C’est dans ce contexte-là qu’il faut parler de l’autre «miracle» que l’on nous promet. Économique celui-là. J’ai écouté attentivement Vishnu Lutchmeenaraidoo l’autre jour et j’ai aimé ce que j’ai entendu sur «l’accountability» des responsables des départementsgouvernementaux puisqu’il s’agit de respecter l’argent public. J’ai aimé tout autant le retour aux appels d’offres pour les contrats gouvernementaux au motif que cela nous économisera des sommes importantes. Peutêtre même que ces économies concrétisées par rapport aux largesses et aux gaspillages ayant beaucoup trop caractérisé le récent règne travailliste permettront, dans une certaine mesure, de financer les promesses électorales. Mais les plus lucides au gouvernement, SAJ et Lutchmeenaraidoo compris, savent bien que c’est la reprise et le «buoyancy» économique retrouvés qui seront les vrais moteurs du budget qui permettront au gouvernement de concrétiser ses ambitions et ses promesses. C’est dans ce contexte que l’invitation à l’industrie sucrière à payer les récents jours de grève laisse rêveur. Ne pas payer les jours de grève, c’est ce que prévoit la loi. Inviter à aller contre ce qui est prévu par la loi, c’est un mauvais signal. Pire ! Le politicien Subron qui trouvait légitime et raisonnable 40 % d’augmentation tout de suite et qui s’est contenté de 13 %, étalée dans le temps, mérite, à quel titre, une récompense pour son approche légère qu’il qualifiait cependant par la suite de «victoire» ? N’est-ce pas un précèdent lourd face aux investisseurs que l’on veut attirer et/ou chatouiller puisqu’on leur dirait, ainsi, de risquer leur argent dans un pays qui incite les syndicats à faire des demandes salariales quelle qu’en soit la rationalité, les jours de grève étant de toute manière payables ?
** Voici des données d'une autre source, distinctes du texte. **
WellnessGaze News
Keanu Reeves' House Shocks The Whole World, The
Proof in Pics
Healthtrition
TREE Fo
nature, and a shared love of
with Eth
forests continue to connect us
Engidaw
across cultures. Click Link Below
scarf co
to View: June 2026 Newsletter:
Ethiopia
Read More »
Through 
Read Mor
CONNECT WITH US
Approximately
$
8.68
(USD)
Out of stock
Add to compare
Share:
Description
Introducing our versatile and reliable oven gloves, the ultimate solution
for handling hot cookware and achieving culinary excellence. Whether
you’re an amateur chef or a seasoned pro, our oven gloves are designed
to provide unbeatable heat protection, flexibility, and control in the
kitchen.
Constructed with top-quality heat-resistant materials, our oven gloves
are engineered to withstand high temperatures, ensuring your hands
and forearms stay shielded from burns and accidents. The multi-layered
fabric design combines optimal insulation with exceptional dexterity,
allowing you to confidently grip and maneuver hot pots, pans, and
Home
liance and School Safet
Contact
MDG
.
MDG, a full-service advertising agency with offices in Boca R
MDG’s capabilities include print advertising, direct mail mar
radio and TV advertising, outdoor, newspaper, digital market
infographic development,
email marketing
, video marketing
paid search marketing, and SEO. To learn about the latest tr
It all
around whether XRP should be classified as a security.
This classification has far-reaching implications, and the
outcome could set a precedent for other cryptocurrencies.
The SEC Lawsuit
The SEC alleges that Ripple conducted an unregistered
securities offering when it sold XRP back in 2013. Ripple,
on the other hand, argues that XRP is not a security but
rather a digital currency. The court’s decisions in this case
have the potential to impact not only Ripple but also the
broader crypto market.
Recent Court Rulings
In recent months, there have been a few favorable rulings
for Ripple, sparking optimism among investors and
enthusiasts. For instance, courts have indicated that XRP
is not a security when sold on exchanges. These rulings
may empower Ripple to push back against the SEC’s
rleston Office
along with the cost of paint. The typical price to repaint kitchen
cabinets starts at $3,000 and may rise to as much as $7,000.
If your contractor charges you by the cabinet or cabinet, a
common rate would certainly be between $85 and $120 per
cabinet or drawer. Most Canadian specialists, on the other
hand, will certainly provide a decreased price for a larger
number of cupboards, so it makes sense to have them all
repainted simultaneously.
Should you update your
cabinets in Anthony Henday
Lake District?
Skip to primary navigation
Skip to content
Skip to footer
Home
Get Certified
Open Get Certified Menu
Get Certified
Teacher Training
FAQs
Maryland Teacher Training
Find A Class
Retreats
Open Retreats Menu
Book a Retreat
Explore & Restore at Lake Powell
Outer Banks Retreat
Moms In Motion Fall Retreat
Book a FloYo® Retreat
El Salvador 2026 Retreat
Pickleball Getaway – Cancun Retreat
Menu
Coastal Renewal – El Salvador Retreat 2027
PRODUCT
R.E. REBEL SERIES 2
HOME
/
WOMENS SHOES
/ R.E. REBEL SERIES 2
Démontrons par l’absurde : comment parvenir à vivre dans un pays où tous les employés non satisfaits de leurs conditions sont constamment en grève, sachant notamment que ces jours chômés seront payés ? Je concède volontiers que nombreux sont les employés de l’industrie sucrière qui ont été, aux mains de Subron, des pions dans cette grève et qui ne maîtrisaient pas toujours ce qui se passait, mais si un compromis d’apaisement est possible, on doit finalement faire une distinction entre ceux qui ont travaillé et ceux qui ont fait la grève. Et demander à Subron de s’occuper de la différence ?

La compassion, c’est une chose. La rationalité économique, surtout si l’on veut de son miracle, n’y est pas toujours compatible.